» **Task**: Sift the material for lines containing "CROSS", and return them.

---+---

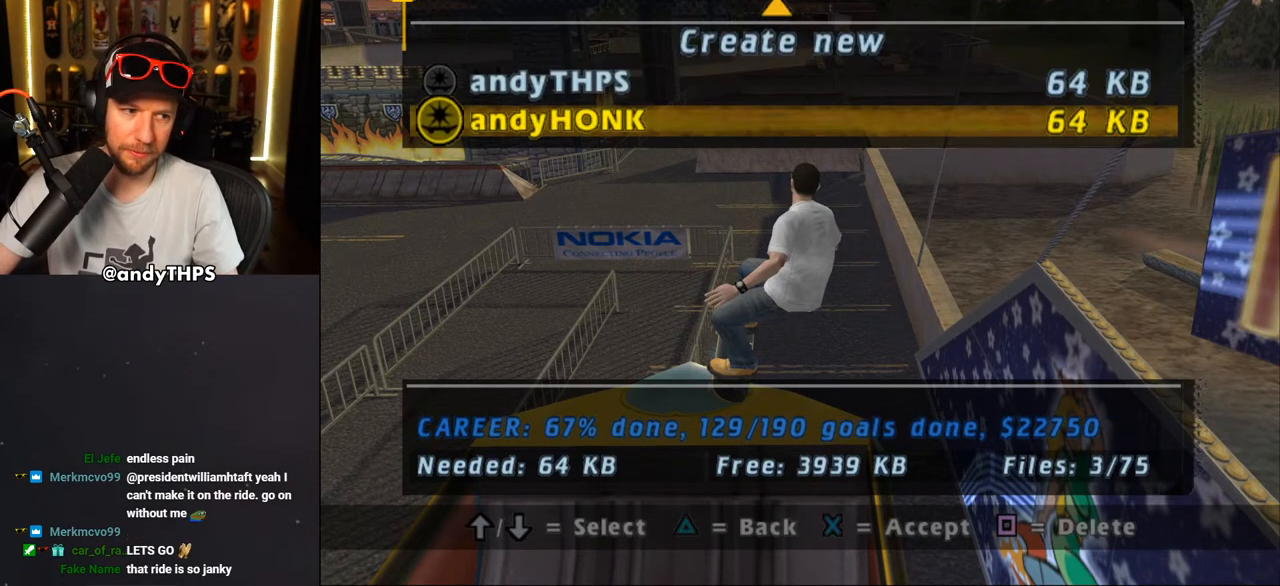
{"buttons": [], "left_stick": "center", "right_stick": "center", "events": [[283, "CROSS", "down"], [383, "CROSS", "up"]]}
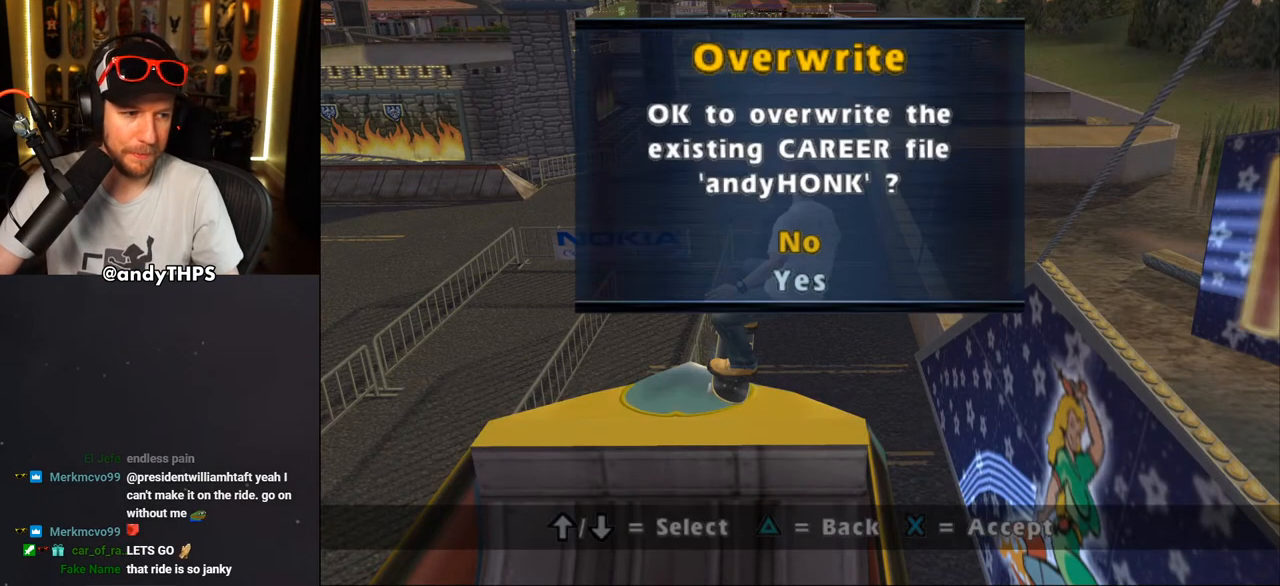
{"buttons": [], "left_stick": "center", "right_stick": "center", "events": []}
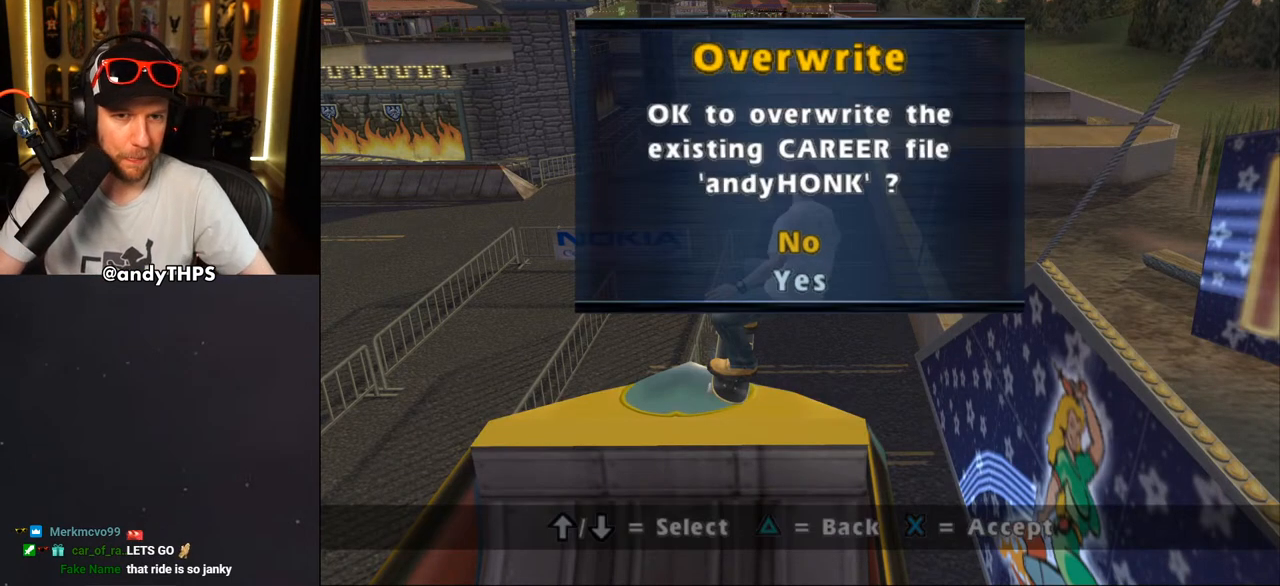
{"buttons": [], "left_stick": "center", "right_stick": "center", "events": []}
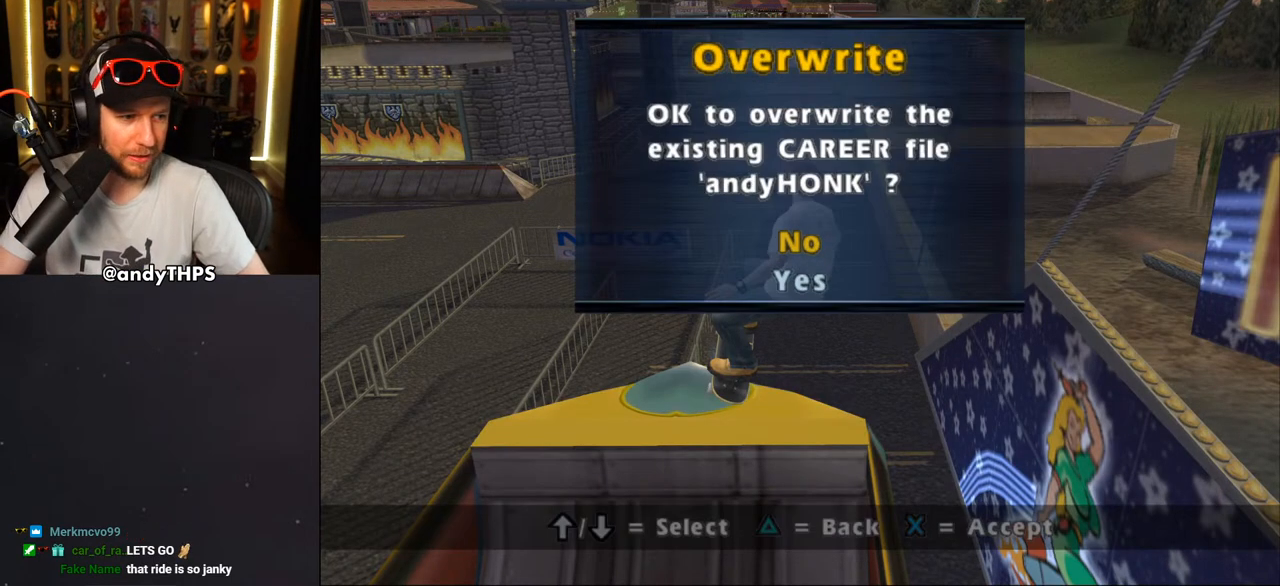
{"buttons": [], "left_stick": "center", "right_stick": "center", "events": [[50, "left_stick", "down-left"], [117, "left_stick", "center"]]}
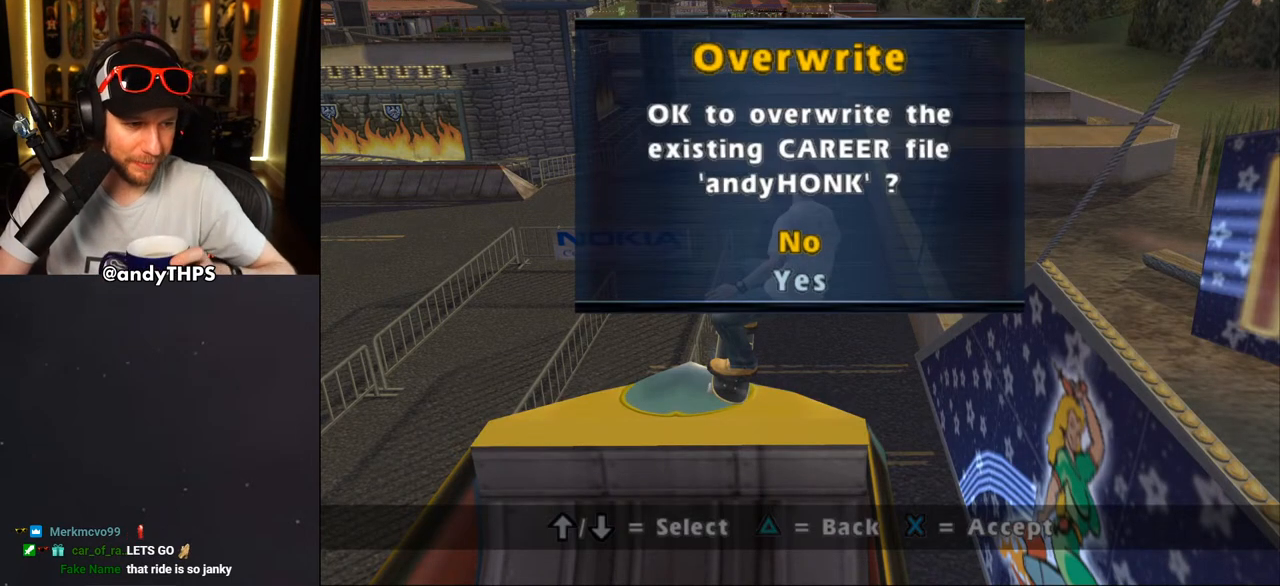
{"buttons": [], "left_stick": "center", "right_stick": "center", "events": []}
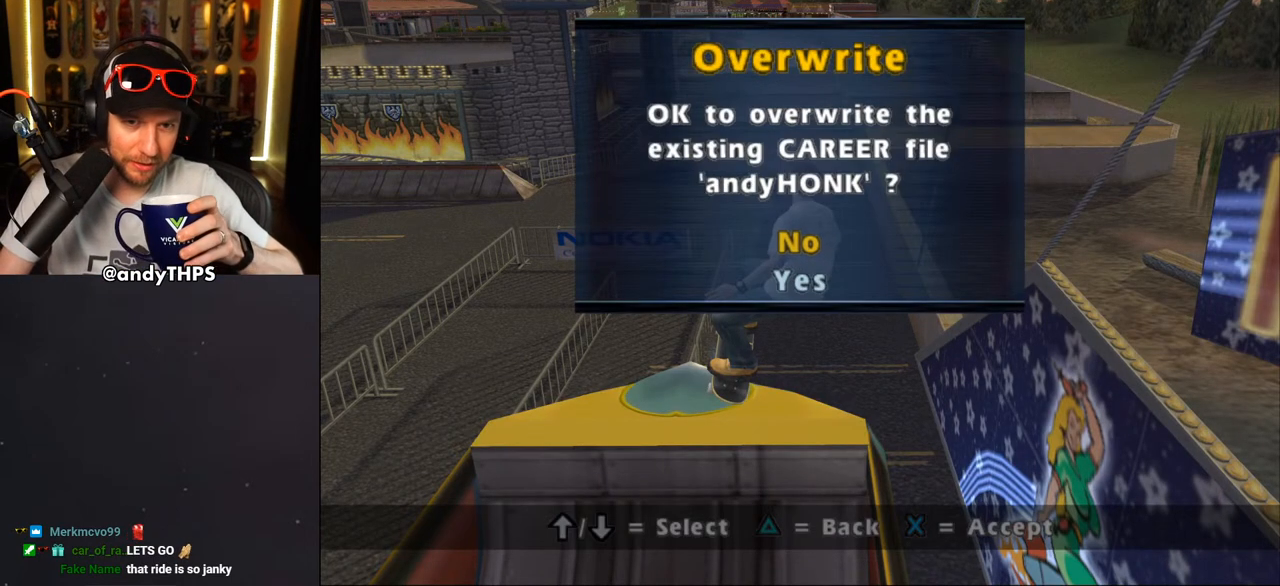
{"buttons": [], "left_stick": "center", "right_stick": "center", "events": [[150, "left_stick", "down"], [250, "left_stick", "center"]]}
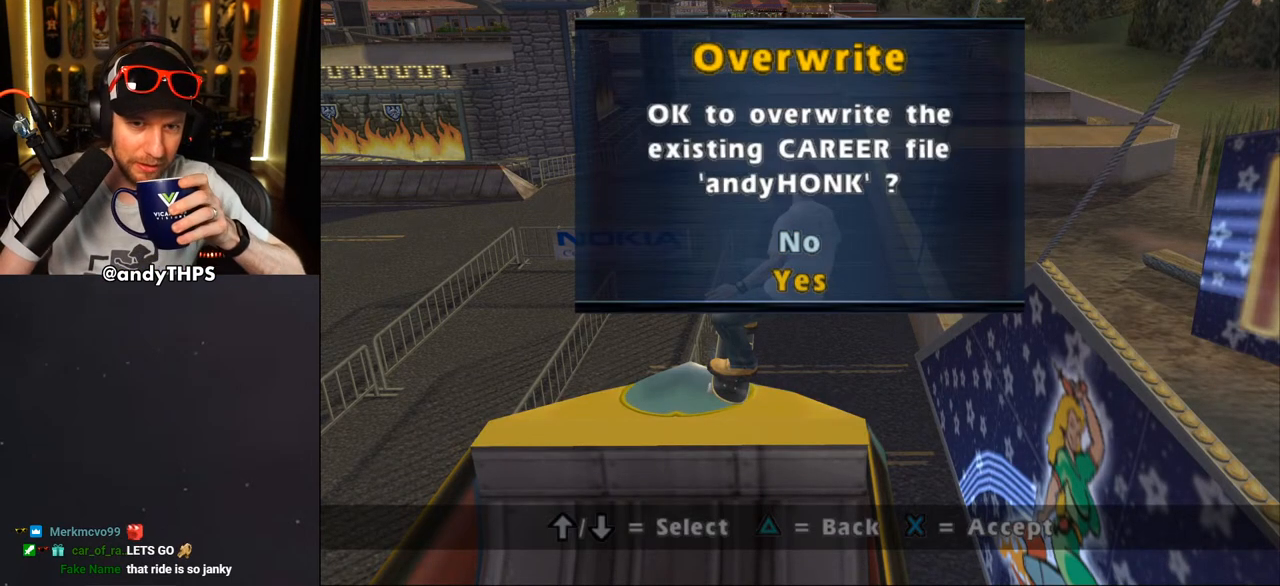
{"buttons": [], "left_stick": "center", "right_stick": "center", "events": [[100, "CROSS", "down"], [200, "CROSS", "up"]]}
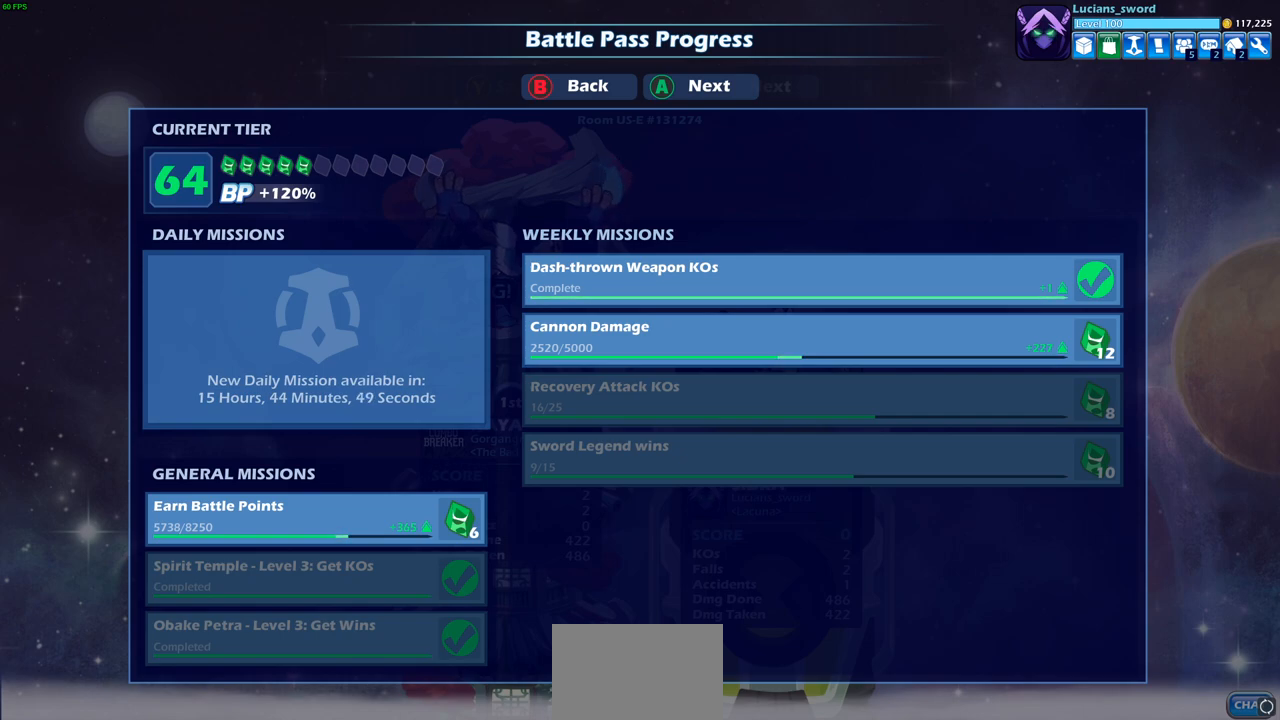
Gameplay with a controller (PlayStation layout); each line is a JSON object with the inputs held at the frame after it. "events" lists button and stick changes between this image and that frame as [ms after this image, input, new state], when the widget could be followed in between.
{"buttons": [], "left_stick": "center", "right_stick": "center", "events": [[17, "CROSS", "down"], [117, "CROSS", "up"]]}
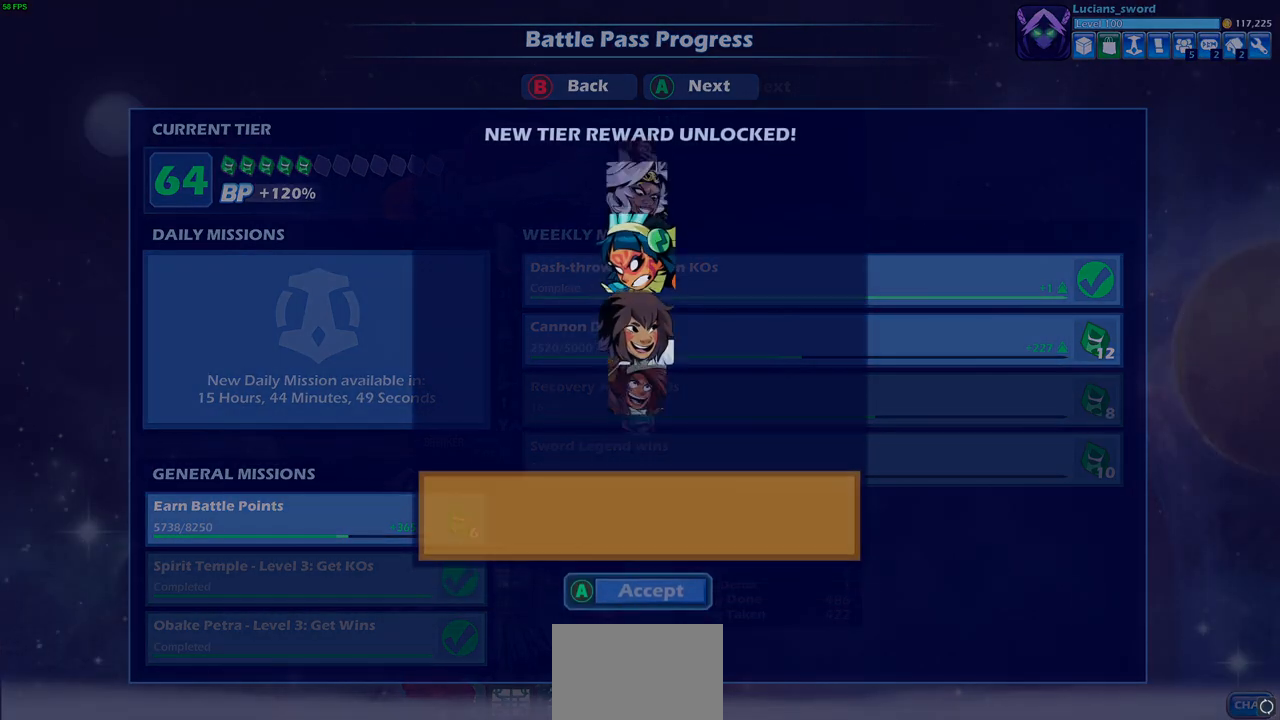
{"buttons": [], "left_stick": "center", "right_stick": "center", "events": []}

---+---

» **Response**:
{"buttons": [], "left_stick": "center", "right_stick": "center", "events": [[283, "CROSS", "down"], [383, "CROSS", "up"]]}
{"buttons": [], "left_stick": "center", "right_stick": "center", "events": [[100, "CROSS", "down"], [200, "CROSS", "up"]]}
{"buttons": [], "left_stick": "center", "right_stick": "center", "events": [[17, "CROSS", "down"], [117, "CROSS", "up"]]}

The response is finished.